AVAILABLE DATA –
****************

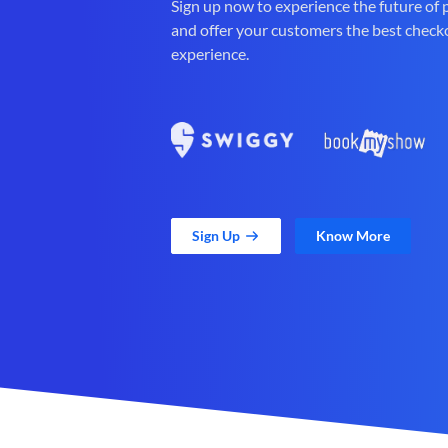
Sign up now to experience the future of
and offer your customers the best check
experience.
Sign Up
Know More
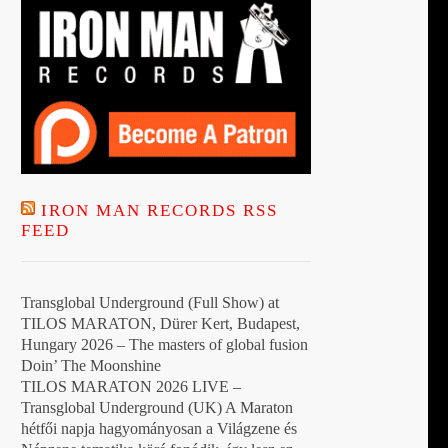
IRON MAN RECORDS RSS
FEED
Transglobal Underground (Full Show) at
TILOS MARATON, Dürer Kert, Budapest,
Hungary 2026 – The masters of global fusion
Doin’ The Moonshine
TILOS MARATON 2026 LIVE –
Transglobal Underground (UK) A Maraton
hétfői napja hagyományosan a Világzene és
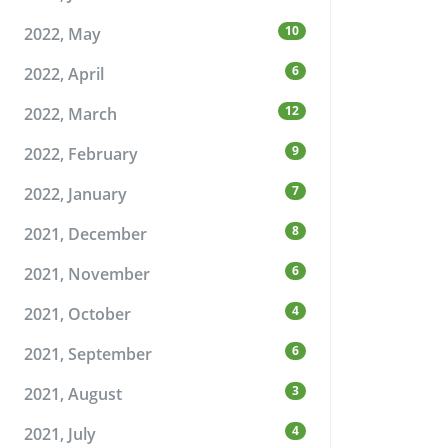
10
2022, May
6
2022, April
12
2022, March
9
2022, February
7
2022, January
8
2021, December
6
2021, November
4
2021, October
6
2021, September
3
2021, August
4
2021, July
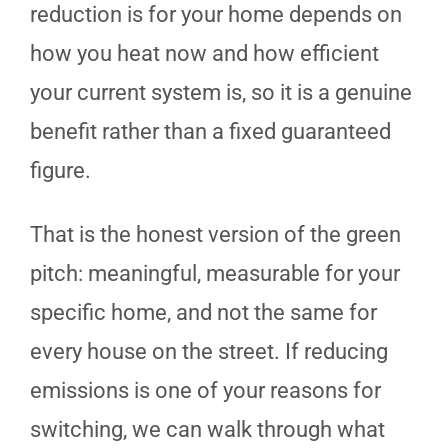
reduction is for your home depends on
how you heat now and how efficient
your current system is, so it is a genuine
benefit rather than a fixed guaranteed
figure.
That is the honest version of the green
pitch: meaningful, measurable for your
specific home, and not the same for
every house on the street. If reducing
emissions is one of your reasons for
switching, we can walk through what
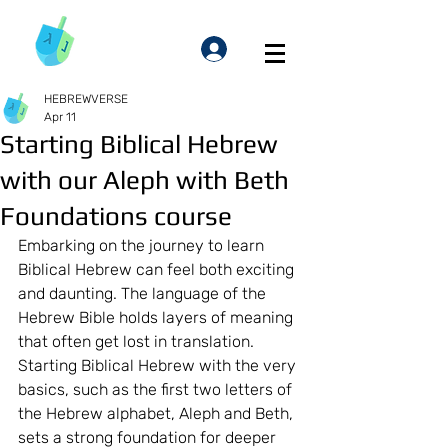
HEBREWVERSE
Apr 11
Starting Biblical Hebrew
with our Aleph with Beth
Foundations course
Embarking on the journey to learn 
Biblical Hebrew can feel both exciting 
and daunting. The language of the 
Hebrew Bible holds layers of meaning 
that often get lost in translation. 
Starting Biblical Hebrew with the very 
basics, such as the first two letters of 
the Hebrew alphabet, Aleph and Beth, 
sets a strong foundation for deeper 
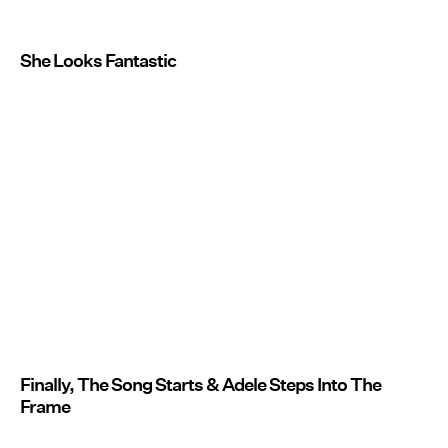
She Looks Fantastic
Finally, The Song Starts & Adele Steps Into The
Frame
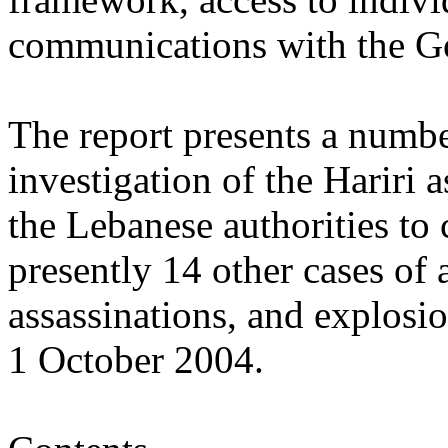
communications with the G
The report presents a numbe
investigation of the Hariri a
the Lebanese authorities to 
presently 14 other cases of 
assassinations, and explosi
1 October 2004.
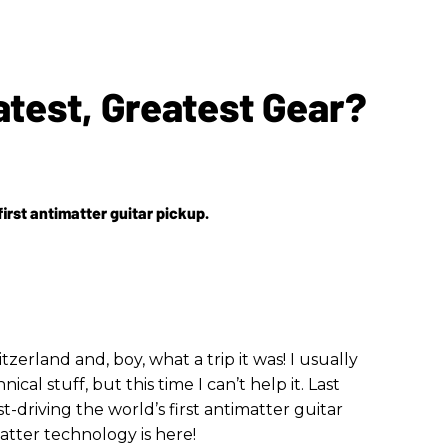
atest, Greatest Gear?
first antimatter guitar pickup.
itzerland and, boy, what a trip it was! I usually
cal stuff, but this time I can’t help it. Last
t-driving the world’s first antimatter guitar
matter technology is here!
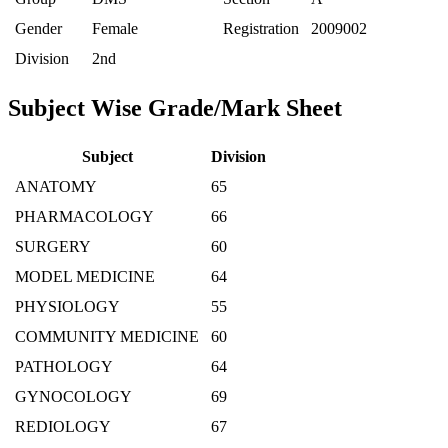
Gender
Female
Registration
2009002
Division
2nd
Subject Wise Grade/Mark Sheet
Subject
Division
ANATOMY
65
PHARMACOLOGY
66
SURGERY
60
MODEL MEDICINE
64
PHYSIOLOGY
55
COMMUNITY MEDICINE
60
PATHOLOGY
64
GYNOCOLOGY
69
REDIOLOGY
67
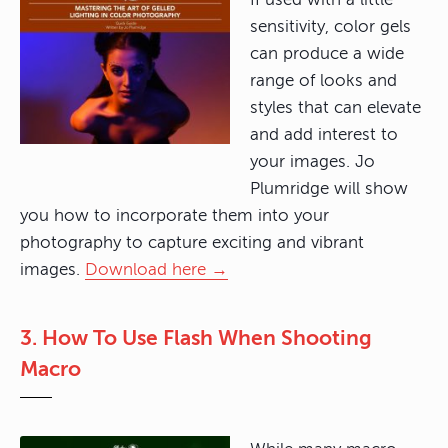
sensitivity, color gels
can produce a wide
range of looks and
styles that can elevate
and add interest to
your images. Jo
Plumridge will show
you how to incorporate them into your
photography to capture exciting and vibrant
images.
Download here →
3. How To Use Flash When Shooting
Macro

****************

WHAT IS REQUIRED – Swap "TILOS MARATON" for "TILOS MARATHON" everywhere it occurs in the text read from all of the data above, leaving every other line unchanged. Omit the pictures from your answer.

RESPONSE TO THE TASK –
Sign up now to experience the future of
and offer your customers the best check
experience.
Sign Up
Know More
IRON MAN RECORDS RSS
FEED
Transglobal Underground (Full Show) at
TILOS MARATHON, Dürer Kert, Budapest,
Hungary 2026 – The masters of global fusion
Doin’ The Moonshine
TILOS MARATHON 2026 LIVE –
Transglobal Underground (UK) A Maraton
hétfői napja hagyományosan a Világzene és
10
2022, May
6
2022, April
12
2022, March
9
2022, February
7
2022, January
8
2021, December
6
2021, November
4
2021, October
6
2021, September
3
2021, August
4
2021, July
reduction is for your home depends on
how you heat now and how efficient
your current system is, so it is a genuine
benefit rather than a fixed guaranteed
figure.
That is the honest version of the green
pitch: meaningful, measurable for your
specific home, and not the same for
every house on the street. If reducing
emissions is one of your reasons for
switching, we can walk through what
HEBREWVERSE
Apr 11
Starting Biblical Hebrew
with our Aleph with Beth
Foundations course
Embarking on the journey to learn 
Biblical Hebrew can feel both exciting 
and daunting. The language of the 
Hebrew Bible holds layers of meaning 
that often get lost in translation. 
Starting Biblical Hebrew with the very 
basics, such as the first two letters of 
the Hebrew alphabet, Aleph and Beth, 
sets a strong foundation for deeper 
She Looks Fantastic
Finally, The Song Starts & Adele Steps Into The
Frame
communications with the G
The report presents a numbe
investigation of the Hariri a
the Lebanese authorities to 
presently 14 other cases of 
assassinations, and explosi
1 October 2004.
atest, Greatest Gear?
first antimatter guitar pickup.
itzerland and, boy, what a trip it was! I usually
cal stuff, but this time I can’t help it. Last
t-driving the world’s first antimatter guitar
matter technology is here!
Gender
Female
Registration
2009002
Division
2nd
Subject Wise Grade/Mark Sheet
Subject
Division
ANATOMY
65
PHARMACOLOGY
66
SURGERY
60
MODEL MEDICINE
64
PHYSIOLOGY
55
COMMUNITY MEDICINE
60
PATHOLOGY
64
GYNOCOLOGY
69
REDIOLOGY
67
sensitivity, color gels
can produce a wide
range of looks and
styles that can elevate
and add interest to
your images. Jo
Plumridge will show
you how to incorporate them into your
photography to capture exciting and vibrant
images.
Download here →
3. How To Use Flash When Shooting
Macro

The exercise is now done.